#### [Your instructions]
The required output is the line containing "Målehøjde: 1,3 meter" and every line after it, transcribed exactly through the end of the data below.

*** Opening Dataset entries ***

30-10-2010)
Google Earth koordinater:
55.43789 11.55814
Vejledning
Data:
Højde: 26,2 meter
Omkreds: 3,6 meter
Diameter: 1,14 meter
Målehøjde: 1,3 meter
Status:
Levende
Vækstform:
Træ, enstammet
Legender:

*** Closing Dataset entries ***

#### [Answer to this exercise]
Målehøjde: 1,3 meter
Status:
Levende
Vækstform:
Træ, enstammet
Legender:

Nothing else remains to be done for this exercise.